*Set problem*. Output the data exactly, with every line intact.

***** Raw data

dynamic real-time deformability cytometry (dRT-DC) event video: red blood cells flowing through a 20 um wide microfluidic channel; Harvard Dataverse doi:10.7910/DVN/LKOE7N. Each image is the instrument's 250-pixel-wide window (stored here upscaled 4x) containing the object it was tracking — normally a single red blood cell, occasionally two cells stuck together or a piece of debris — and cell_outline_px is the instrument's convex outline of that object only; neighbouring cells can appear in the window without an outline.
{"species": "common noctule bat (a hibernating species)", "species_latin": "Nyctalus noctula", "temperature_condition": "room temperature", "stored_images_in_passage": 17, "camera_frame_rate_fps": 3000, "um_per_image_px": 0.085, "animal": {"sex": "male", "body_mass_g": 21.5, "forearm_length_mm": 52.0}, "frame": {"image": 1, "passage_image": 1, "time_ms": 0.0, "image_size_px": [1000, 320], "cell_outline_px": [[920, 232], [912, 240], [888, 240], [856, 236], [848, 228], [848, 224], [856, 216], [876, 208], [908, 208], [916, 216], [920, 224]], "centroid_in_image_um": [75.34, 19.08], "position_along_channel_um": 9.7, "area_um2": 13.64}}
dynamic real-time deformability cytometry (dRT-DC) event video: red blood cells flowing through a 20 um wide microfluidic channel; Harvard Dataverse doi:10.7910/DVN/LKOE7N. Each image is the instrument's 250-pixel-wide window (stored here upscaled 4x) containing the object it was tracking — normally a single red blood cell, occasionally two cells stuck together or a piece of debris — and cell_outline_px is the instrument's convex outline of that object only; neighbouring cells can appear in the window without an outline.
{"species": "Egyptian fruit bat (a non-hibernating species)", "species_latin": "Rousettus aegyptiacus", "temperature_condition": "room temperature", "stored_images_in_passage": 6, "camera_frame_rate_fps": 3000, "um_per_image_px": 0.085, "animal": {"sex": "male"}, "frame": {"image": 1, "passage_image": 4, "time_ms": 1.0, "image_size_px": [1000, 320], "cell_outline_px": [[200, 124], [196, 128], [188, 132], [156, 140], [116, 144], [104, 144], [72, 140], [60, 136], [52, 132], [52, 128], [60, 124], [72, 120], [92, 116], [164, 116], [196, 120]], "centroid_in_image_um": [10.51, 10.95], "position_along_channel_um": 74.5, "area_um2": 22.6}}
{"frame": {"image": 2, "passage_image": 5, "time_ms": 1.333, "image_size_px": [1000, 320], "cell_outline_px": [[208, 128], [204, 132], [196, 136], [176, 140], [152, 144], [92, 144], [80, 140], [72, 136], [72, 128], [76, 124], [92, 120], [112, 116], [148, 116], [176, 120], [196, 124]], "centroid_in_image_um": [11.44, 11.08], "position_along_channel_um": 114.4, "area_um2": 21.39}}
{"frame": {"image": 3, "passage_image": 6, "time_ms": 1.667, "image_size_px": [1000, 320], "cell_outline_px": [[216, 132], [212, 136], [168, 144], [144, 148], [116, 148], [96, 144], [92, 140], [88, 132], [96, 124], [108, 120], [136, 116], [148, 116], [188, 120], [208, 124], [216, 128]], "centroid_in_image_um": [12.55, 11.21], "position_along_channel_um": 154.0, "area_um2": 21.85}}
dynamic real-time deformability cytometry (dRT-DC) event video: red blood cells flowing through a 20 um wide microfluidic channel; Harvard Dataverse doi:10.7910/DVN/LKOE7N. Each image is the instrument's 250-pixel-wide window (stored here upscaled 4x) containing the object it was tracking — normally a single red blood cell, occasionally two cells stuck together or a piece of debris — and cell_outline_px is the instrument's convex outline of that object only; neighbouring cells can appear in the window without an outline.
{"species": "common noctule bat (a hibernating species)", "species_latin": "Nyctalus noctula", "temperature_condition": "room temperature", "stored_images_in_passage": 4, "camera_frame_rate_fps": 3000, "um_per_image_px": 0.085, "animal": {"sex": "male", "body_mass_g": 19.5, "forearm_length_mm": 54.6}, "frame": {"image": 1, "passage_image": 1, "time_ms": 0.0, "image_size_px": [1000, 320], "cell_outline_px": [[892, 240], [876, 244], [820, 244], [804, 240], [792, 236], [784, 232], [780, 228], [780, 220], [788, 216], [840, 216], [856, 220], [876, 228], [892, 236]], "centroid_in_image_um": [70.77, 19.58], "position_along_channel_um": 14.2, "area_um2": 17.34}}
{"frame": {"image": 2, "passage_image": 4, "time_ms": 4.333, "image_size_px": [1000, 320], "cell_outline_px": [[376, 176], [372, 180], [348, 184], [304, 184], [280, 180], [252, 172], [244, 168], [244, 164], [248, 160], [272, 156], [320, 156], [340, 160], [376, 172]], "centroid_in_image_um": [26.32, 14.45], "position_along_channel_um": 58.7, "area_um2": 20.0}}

**********

*Task response*.
dynamic real-time deformability cytometry (dRT-DC) event video: red blood cells flowing through a 20 um wide microfluidic channel; Harvard Dataverse doi:10.7910/DVN/LKOE7N. Each image is the instrument's 250-pixel-wide window (stored here upscaled 4x) containing the object it was tracking — normally a single red blood cell, occasionally two cells stuck together or a piece of debris — and cell_outline_px is the instrument's convex outline of that object only; neighbouring cells can appear in the window without an outline.
{"species": "common noctule bat (a hibernating species)", "species_latin": "Nyctalus noctula", "temperature_condition": "room temperature", "stored_images_in_passage": 17, "camera_frame_rate_fps": 3000, "um_per_image_px": 0.085, "animal": {"sex": "male", "body_mass_g": 21.5, "forearm_length_mm": 52.0}, "frame": {"image": 1, "passage_image": 1, "time_ms": 0.0, "image_size_px": [1000, 320], "cell_outline_px": [[920, 232], [912, 240], [888, 240], [856, 236], [848, 228], [848, 224], [856, 216], [876, 208], [908, 208], [916, 216], [920, 224]], "centroid_in_image_um": [75.34, 19.08], "position_along_channel_um": 9.7, "area_um2": 13.64}}
dynamic real-time deformability cytometry (dRT-DC) event video: red blood cells flowing through a 20 um wide microfluidic channel; Harvard Dataverse doi:10.7910/DVN/LKOE7N. Each image is the instrument's 250-pixel-wide window (stored here upscaled 4x) containing the object it was tracking — normally a single red blood cell, occasionally two cells stuck together or a piece of debris — and cell_outline_px is the instrument's convex outline of that object only; neighbouring cells can appear in the window without an outline.
{"species": "Egyptian fruit bat (a non-hibernating species)", "species_latin": "Rousettus aegyptiacus", "temperature_condition": "room temperature", "stored_images_in_passage": 6, "camera_frame_rate_fps": 3000, "um_per_image_px": 0.085, "animal": {"sex": "male"}, "frame": {"image": 1, "passage_image": 4, "time_ms": 1.0, "image_size_px": [1000, 320], "cell_outline_px": [[200, 124], [196, 128], [188, 132], [156, 140], [116, 144], [104, 144], [72, 140], [60, 136], [52, 132], [52, 128], [60, 124], [72, 120], [92, 116], [164, 116], [196, 120]], "centroid_in_image_um": [10.51, 10.95], "position_along_channel_um": 74.5, "area_um2": 22.6}}
{"frame": {"image": 2, "passage_image": 5, "time_ms": 1.333, "image_size_px": [1000, 320], "cell_outline_px": [[208, 128], [204, 132], [196, 136], [176, 140], [152, 144], [92, 144], [80, 140], [72, 136], [72, 128], [76, 124], [92, 120], [112, 116], [148, 116], [176, 120], [196, 124]], "centroid_in_image_um": [11.44, 11.08], "position_along_channel_um": 114.4, "area_um2": 21.39}}
{"frame": {"image": 3, "passage_image": 6, "time_ms": 1.667, "image_size_px": [1000, 320], "cell_outline_px": [[216, 132], [212, 136], [168, 144], [144, 148], [116, 148], [96, 144], [92, 140], [88, 132], [96, 124], [108, 120], [136, 116], [148, 116], [188, 120], [208, 124], [216, 128]], "centroid_in_image_um": [12.55, 11.21], "position_along_channel_um": 154.0, "area_um2": 21.85}}
dynamic real-time deformability cytometry (dRT-DC) event video: red blood cells flowing through a 20 um wide microfluidic channel; Harvard Dataverse doi:10.7910/DVN/LKOE7N. Each image is the instrument's 250-pixel-wide window (stored here upscaled 4x) containing the object it was tracking — normally a single red blood cell, occasionally two cells stuck together or a piece of debris — and cell_outline_px is the instrument's convex outline of that object only; neighbouring cells can appear in the window without an outline.
{"species": "common noctule bat (a hibernating species)", "species_latin": "Nyctalus noctula", "temperature_condition": "room temperature", "stored_images_in_passage": 4, "camera_frame_rate_fps": 3000, "um_per_image_px": 0.085, "animal": {"sex": "male", "body_mass_g": 19.5, "forearm_length_mm": 54.6}, "frame": {"image": 1, "passage_image": 1, "time_ms": 0.0, "image_size_px": [1000, 320], "cell_outline_px": [[892, 240], [876, 244], [820, 244], [804, 240], [792, 236], [784, 232], [780, 228], [780, 220], [788, 216], [840, 216], [856, 220], [876, 228], [892, 236]], "centroid_in_image_um": [70.77, 19.58], "position_along_channel_um": 14.2, "area_um2": 17.34}}
{"frame": {"image": 2, "passage_image": 4, "time_ms": 4.333, "image_size_px": [1000, 320], "cell_outline_px": [[376, 176], [372, 180], [348, 184], [304, 184], [280, 180], [252, 172], [244, 168], [244, 164], [248, 160], [272, 156], [320, 156], [340, 160], [376, 172]], "centroid_in_image_um": [26.32, 14.45], "position_along_channel_um": 58.7, "area_um2": 20.0}}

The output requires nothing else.